Sam hatte sich nervös geräuspert. „Ich kann das tun, Herr.“ Er schaute Herrn Bilbo in die Augen und wünschte sich, er könnte die richtigen Worte finden für etwas, wovon er wusste, dass es die Wahrheit war. „Ich bin verlässlich Herr, auch wenn ich jung bin. Du kannst auf mich zählen, Herr Bilbo.“


Und Bilbo schien zu verstehen. „Also gut, Sam, wir lassen es auf einen Versuch ankommen.“ Er lachte ein wenig reumütig. „In Wirklichkeit habe ich in dieser Sache wenig zu sagen, fürchte ich. Frodo hat darauf bestanden, dass du deine Chance bekommst. Er ist mir fast an die Kehle gegangen, als ich sagte, du wärest zu jung und wir müssten nach jemand anderem suchen.“


Dann war er aufgestanden und hatte eine Hand ausgestreckt. „Du hast einen guten Freund in Herrn Frodo, Junge. Du solltest ihn nicht enttäuschen.“


„Nein Herr. Das werd’ ich nicht, Herr!“


Und so hatte Sam den Garten von Beutelsend übernommen. Ein paar Abende später war er im Grünen Drachen in Herrn Frodo hineingerannt und hatte versucht, ihm zu danken, aber Frodo lachte bloß und gab ihm ein Bier aus. „Du wirst das großartig machen, Sam, gar kein Zweifel. Und die alte Höhle wäre nicht mehr die selbe, ohne dass du irgendwo draußen herumwerkelst.“


Jetzt, drei Monate später, fühlte Sam, dass er seine Aufgabe im Griff hatte. Alles in allem war es ja auch nur das, was er schon immer tat, seit er sich als kleiner Bengel an die Fersen des Ohms geheftet hatte. Er hatte das Gärtnern im Blut, und er grub um und pflanzte, veredelte das Gemüse und schnitt die Rosen zurück, mit geschickter Hand und erfüllt von tiefer Befriedigung. Tatsächlich war es fast zu leicht. Er fing schon an, nach Verbesserungsmöglichkeiten für den Garten Ausschau zu halten.

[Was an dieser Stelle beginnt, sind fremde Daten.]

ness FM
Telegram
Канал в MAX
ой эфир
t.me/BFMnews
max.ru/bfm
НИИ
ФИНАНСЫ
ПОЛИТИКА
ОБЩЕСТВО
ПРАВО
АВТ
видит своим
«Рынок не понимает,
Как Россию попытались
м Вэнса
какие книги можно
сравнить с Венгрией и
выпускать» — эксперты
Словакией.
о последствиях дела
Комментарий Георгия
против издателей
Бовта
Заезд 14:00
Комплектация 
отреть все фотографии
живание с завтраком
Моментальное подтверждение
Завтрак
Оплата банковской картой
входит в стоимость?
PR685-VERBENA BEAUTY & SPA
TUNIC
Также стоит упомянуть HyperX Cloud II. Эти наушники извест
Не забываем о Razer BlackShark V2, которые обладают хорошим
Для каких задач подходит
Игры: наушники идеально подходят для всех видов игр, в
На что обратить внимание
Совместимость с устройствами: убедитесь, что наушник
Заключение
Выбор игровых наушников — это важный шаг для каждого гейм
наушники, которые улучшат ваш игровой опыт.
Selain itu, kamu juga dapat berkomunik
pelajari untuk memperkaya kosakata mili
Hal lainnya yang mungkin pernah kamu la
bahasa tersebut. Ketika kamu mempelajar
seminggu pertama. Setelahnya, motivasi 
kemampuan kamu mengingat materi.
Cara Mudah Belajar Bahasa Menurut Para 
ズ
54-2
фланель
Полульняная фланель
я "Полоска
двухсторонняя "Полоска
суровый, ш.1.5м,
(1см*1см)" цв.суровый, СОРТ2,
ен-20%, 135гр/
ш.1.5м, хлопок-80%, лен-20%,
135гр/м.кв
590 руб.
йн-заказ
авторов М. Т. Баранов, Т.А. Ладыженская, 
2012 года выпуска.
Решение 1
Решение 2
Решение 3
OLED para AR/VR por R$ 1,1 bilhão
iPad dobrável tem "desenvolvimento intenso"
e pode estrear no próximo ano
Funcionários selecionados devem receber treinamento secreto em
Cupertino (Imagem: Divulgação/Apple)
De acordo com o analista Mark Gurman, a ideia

Beutelsend war schon immer die größte Sehenswürdigkeit in Hobbingen gewesen. Trotzdem konnte man ein paar Neuerungen einführen... alles ein bisschen auf Vordermann bringen. Das Bewässerungssystem in Grünholm zum Beispiel, von dem er gehört hatte. Er hatte es noch nicht selbst gesehen, aber es klang wie eine gute Idee. Beutelsend hatte einen guten, tiefen Brunnen mit genügend Wasser darin, um den Garten selbst während einer Trockenheit gedeihen zu lassen. Und das wäre auch nicht so eine Verschwendung, wie das Wasser ständig aus den Eimern zu verschütten. Nicht, dass er mit einer Trockenheit rechnete; es war einfach eine gute Idee.